- [Exercise data]:
════════

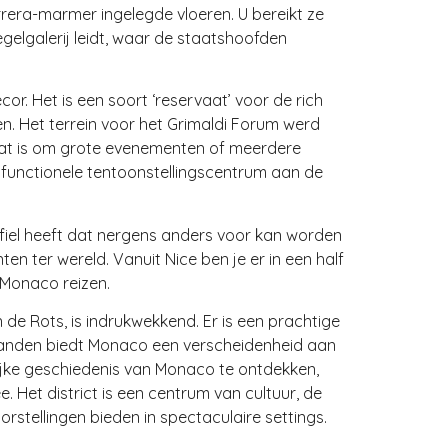
arrera-marmer ingelegde vloeren. U bereikt ze
gelgalerij leidt, waar de staatshoofden
r. Het is een soort ‘reservaat’ voor de rich
en. Het terrein voor het Grimaldi Forum werd
taat is om grote evenementen of meerdere
tifunctionele tentoonstellingscentrum aan de
fiel heeft dat nergens anders voor kan worden
n ter wereld. Vanuit Nice ben je er in een half
 Monaco reizen.
e Rots, is indrukwekkend. Er is een prachtige
stranden biedt Monaco een verscheidenheid aan
lijke geschiedenis van Monaco te ontdekken,
et district is een centrum van cultuur, de
rstellingen bieden in spectaculaire settings.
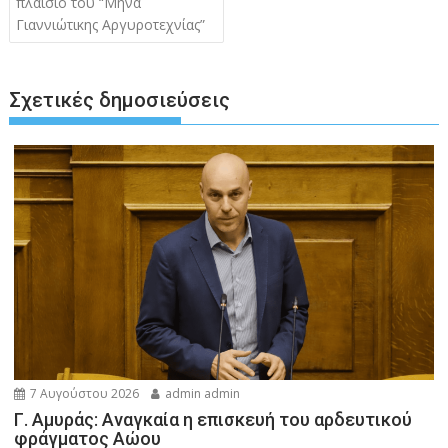
άρθρων
πλαίσιο του “Μήνα
Γιαννιώτικης Αργυροτεχνίας”
Σχετικές δημοσιεύσεις
7 Αυγούστου 2026
admin admin
Γ. Αμυράς: Αναγκαία η επισκευή του αρδευτικού
φράγματος Αώου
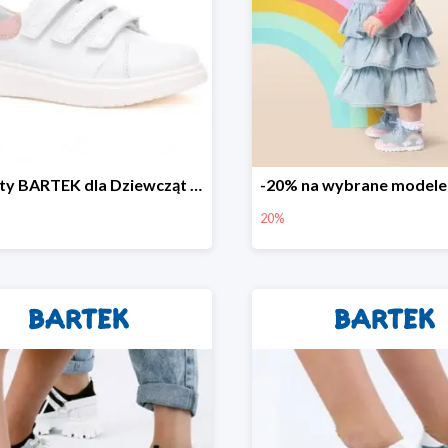
Półbuty BARTEK dla Dziewcząt -42%
20%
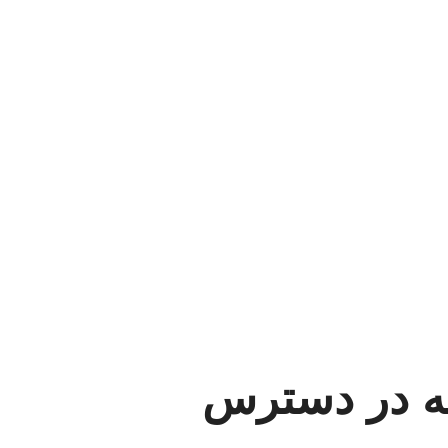
شه در دسترس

════════

A verbatim transcription of the records, pictures excluded, is the required output.

arrera-marmer ingelegde vloeren. U bereikt ze
gelgalerij leidt, waar de staatshoofden
r. Het is een soort ‘reservaat’ voor de rich
en. Het terrein voor het Grimaldi Forum werd
taat is om grote evenementen of meerdere
tifunctionele tentoonstellingscentrum aan de
fiel heeft dat nergens anders voor kan worden
n ter wereld. Vanuit Nice ben je er in een half
 Monaco reizen.
e Rots, is indrukwekkend. Er is een prachtige
stranden biedt Monaco een verscheidenheid aan
lijke geschiedenis van Monaco te ontdekken,
et district is een centrum van cultuur, de
rstellingen bieden in spectaculaire settings.
άρθρων
πλαίσιο του “Μήνα
Γιαννιώτικης Αργυροτεχνίας”
Σχετικές δημοσιεύσεις
7 Αυγούστου 2026
admin admin
Γ. Αμυράς: Αναγκαία η επισκευή του αρδευτικού
φράγματος Αώου
Półbuty BARTEK dla Dziewcząt -42%
20%
شه در دسترس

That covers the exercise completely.